The case of Microsoft Products deserve a particular note. From an end user perspective, this lack of coherence it's harder to understand: Office Communicator, Windows Live Essentials, and, over all, SilverLight and Windows Mobile Device Center…
Even the Common Engineering Criteria, being an effort on the right direction, I'm not sure whether it covers this topic with the required level of detail or not. Unfortunately, devil lives in details.

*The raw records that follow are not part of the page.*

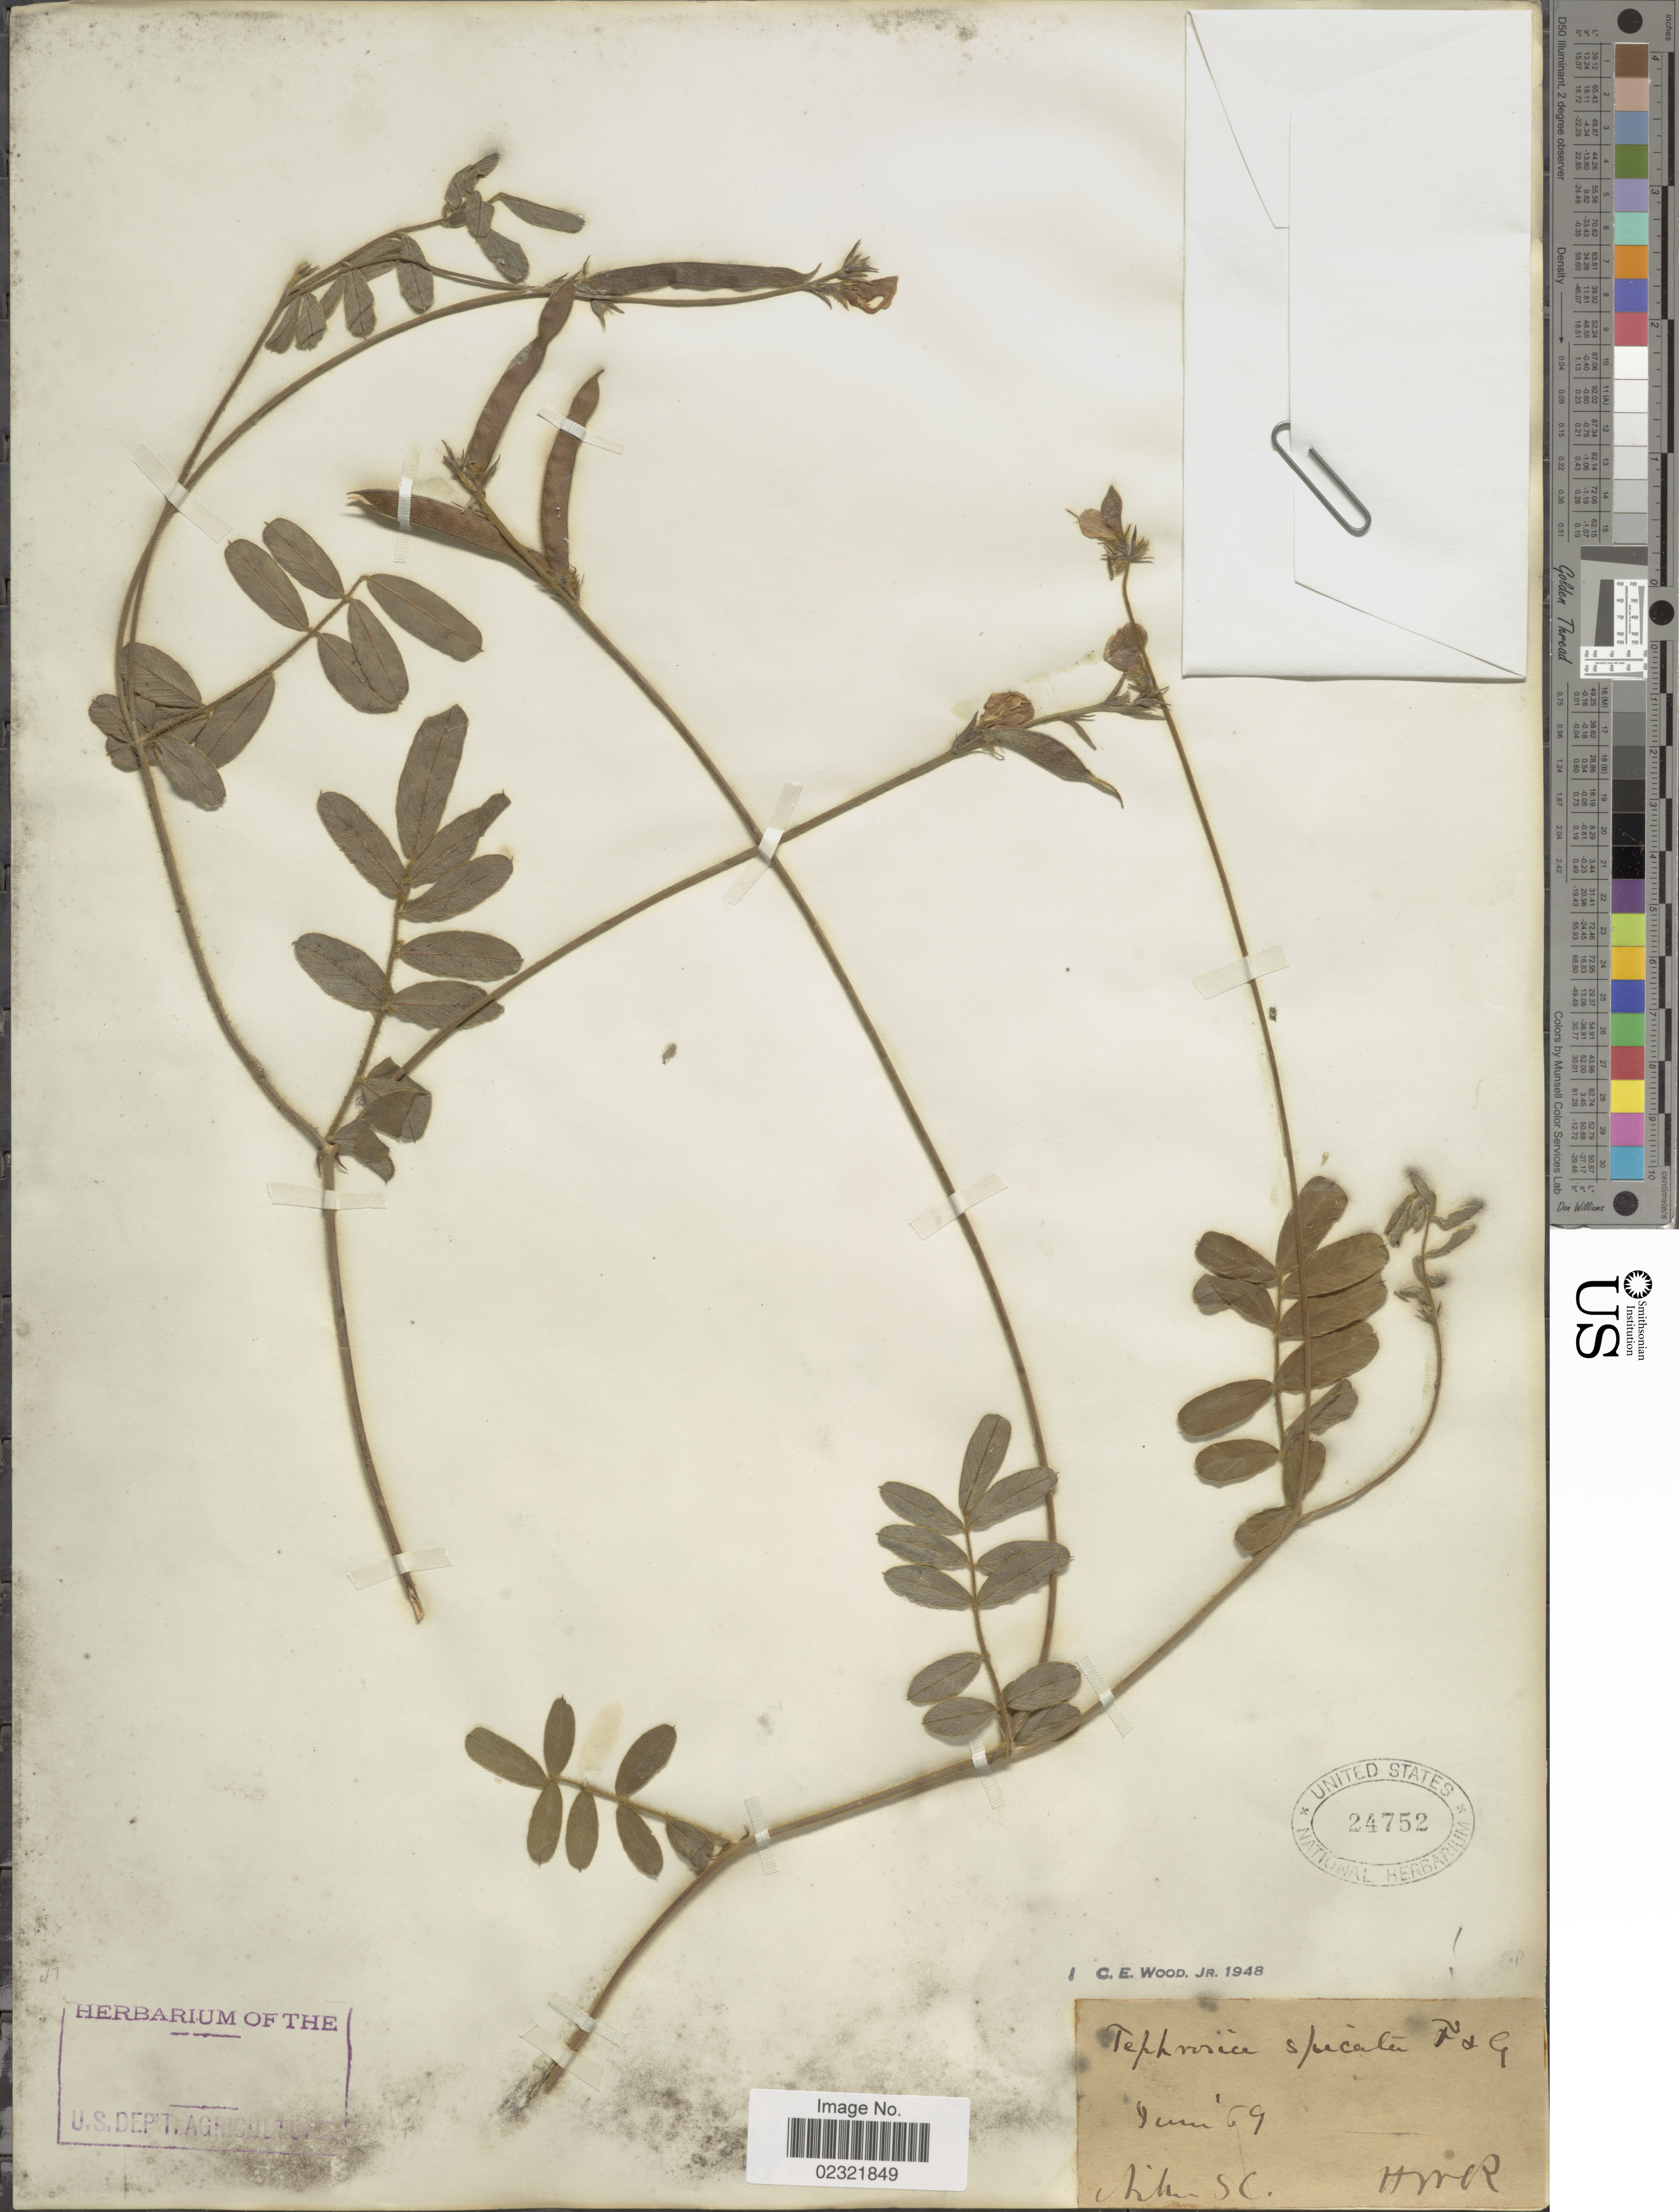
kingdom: Plantae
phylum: Tracheophyta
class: Magnoliopsida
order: Fabales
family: Fabaceae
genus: Tephrosia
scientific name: Tephrosia spicata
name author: (Walter) Torr. & A. Gray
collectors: H. W. R.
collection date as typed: Transcribed d/m/y: /6/69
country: United States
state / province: South Carolina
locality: Aiken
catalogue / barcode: US 24752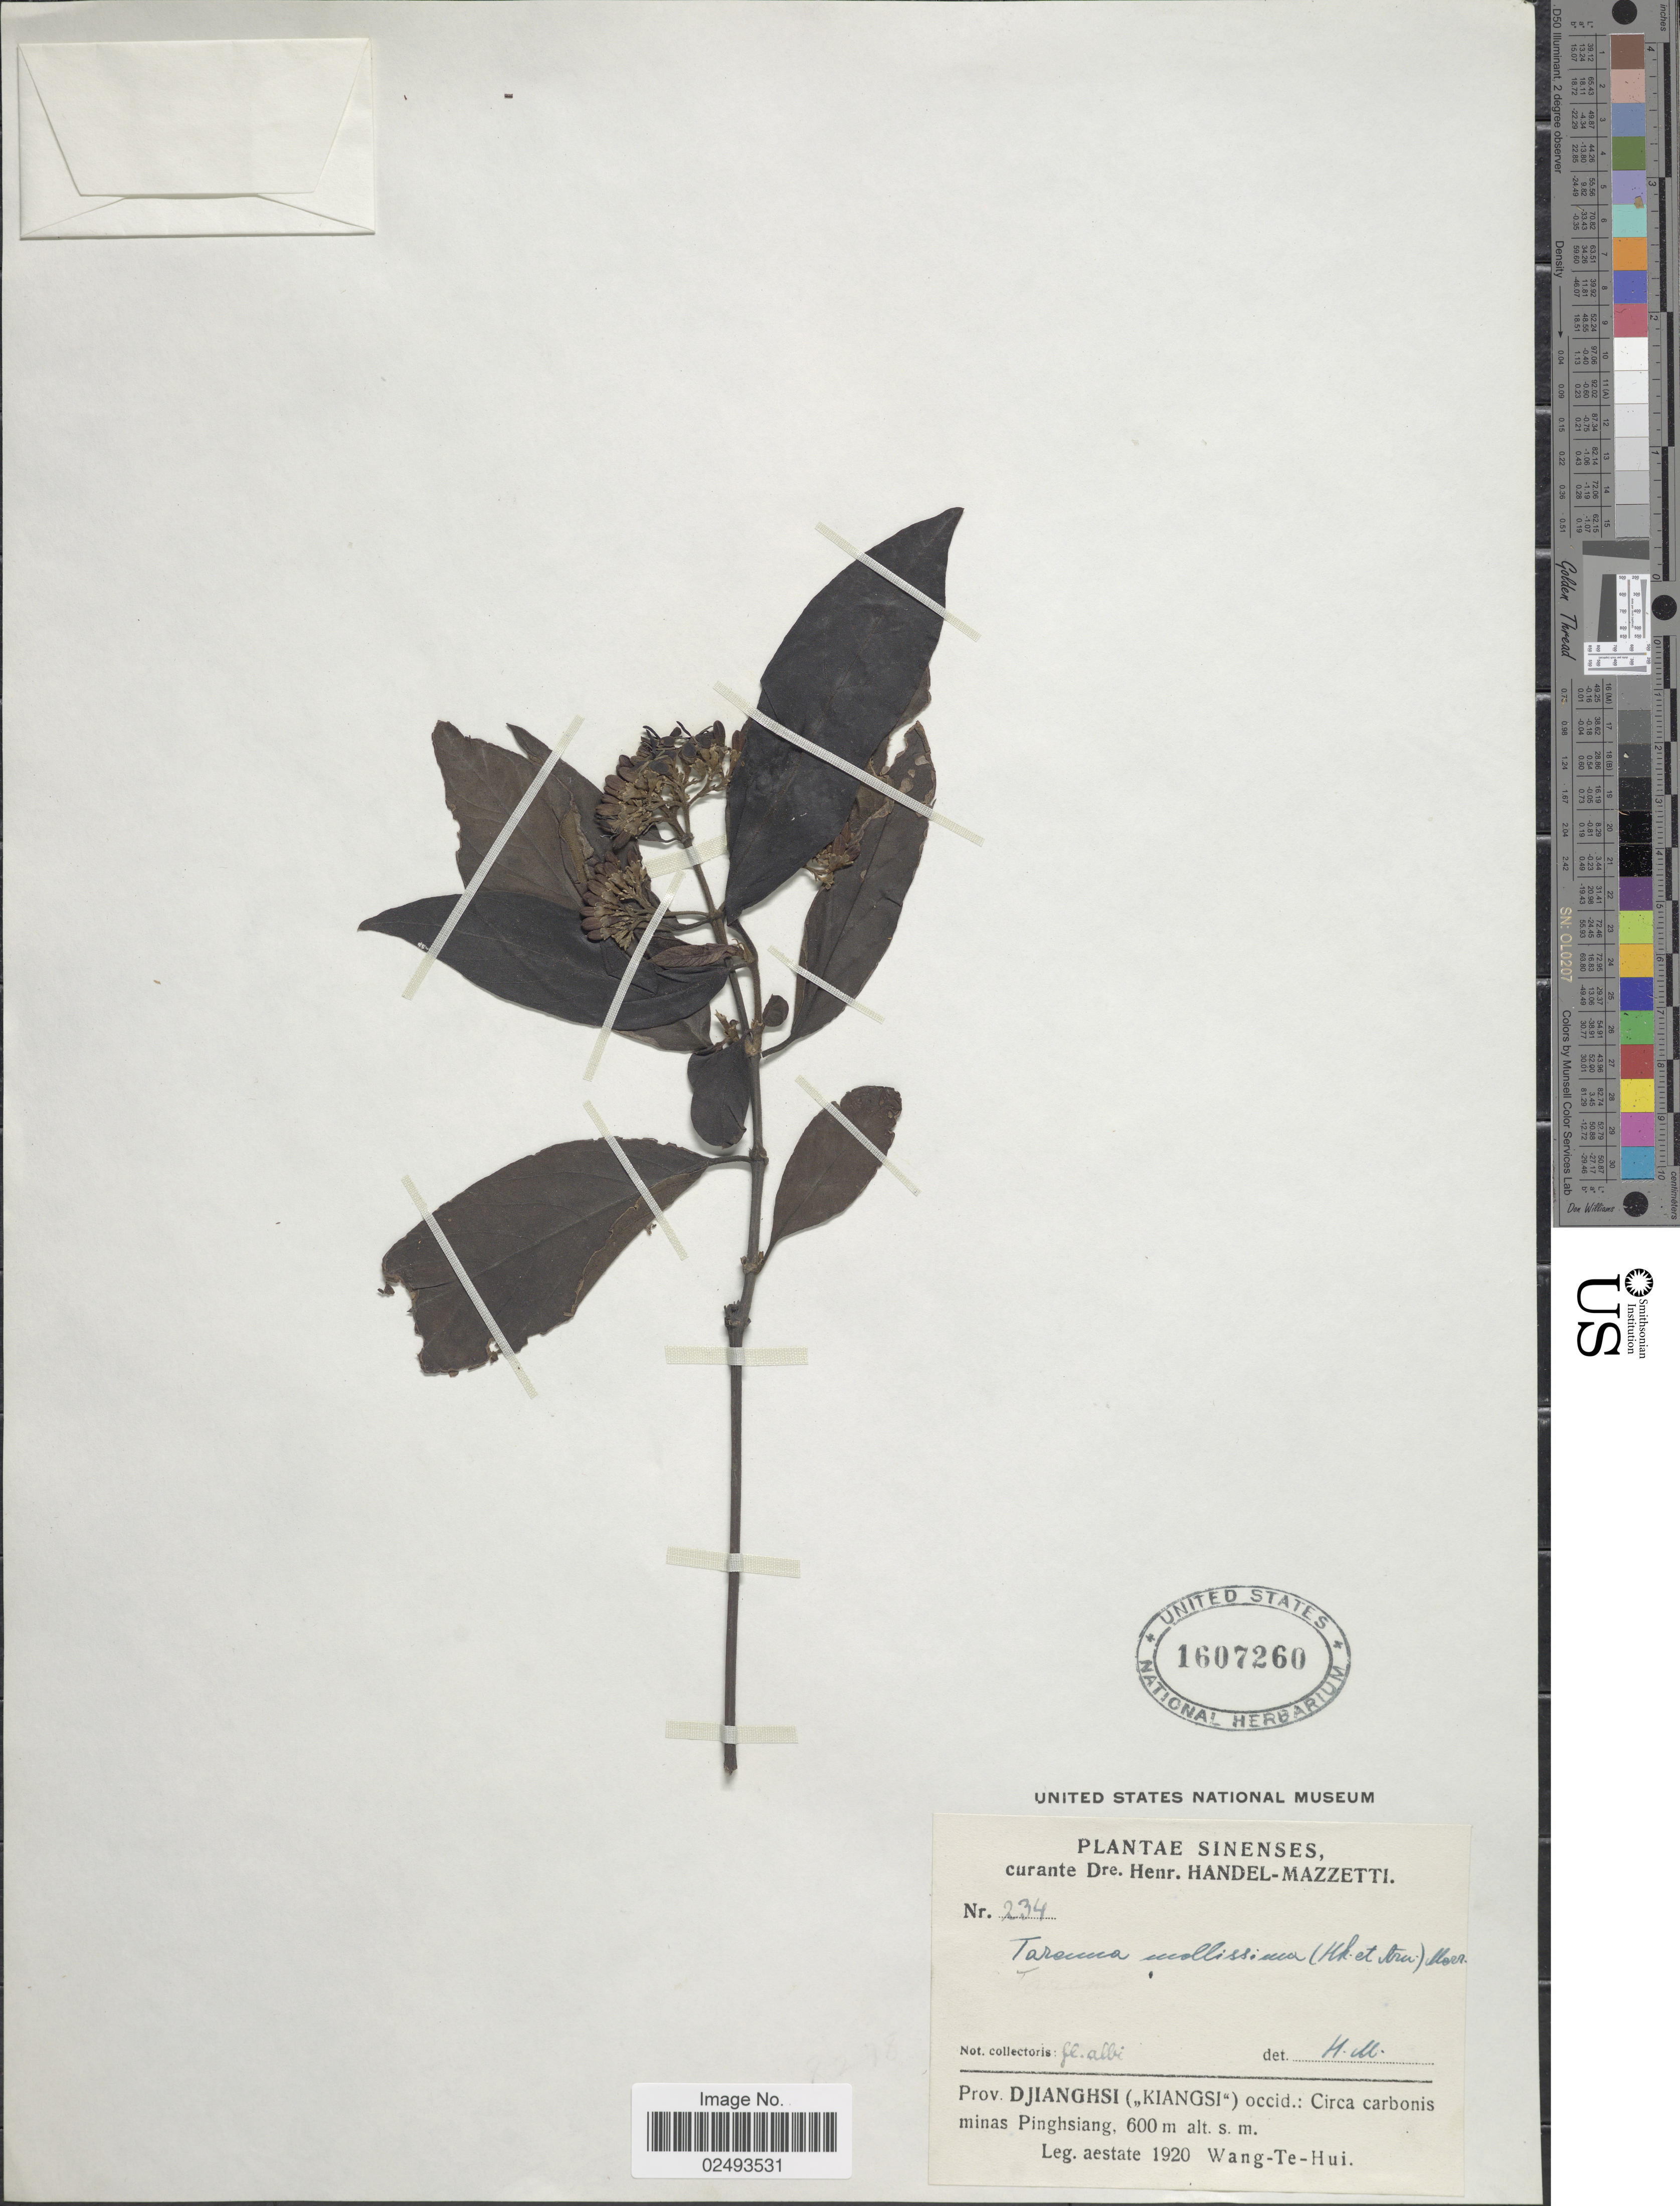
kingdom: Plantae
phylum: Tracheophyta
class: Magnoliopsida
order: Gentianales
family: Rubiaceae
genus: Tarenna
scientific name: Tarenna mollissima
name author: (Hook. & Arn.) B.L. Rob.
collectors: T. H. Wang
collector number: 234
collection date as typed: Aestate [Summer] 1920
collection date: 1920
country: China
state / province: Jiangxi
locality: Prov. Djianghsi (Kiangsi) occid.: Circa carbonis minas Pinghsiang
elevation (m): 600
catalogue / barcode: US 1607260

To be fair, it is true that most of these issues come from third parties and legacy software. I should aso admit that CEC doesn't show this level of detail in public and I can't know if Microsoft is managing this issues internally and if they are achieving some positive progress.
Anyway, it is year 2010. It's been 8 years, or more, since the 64 bit journey has started and we are still on the way. Amazing, don't you think so?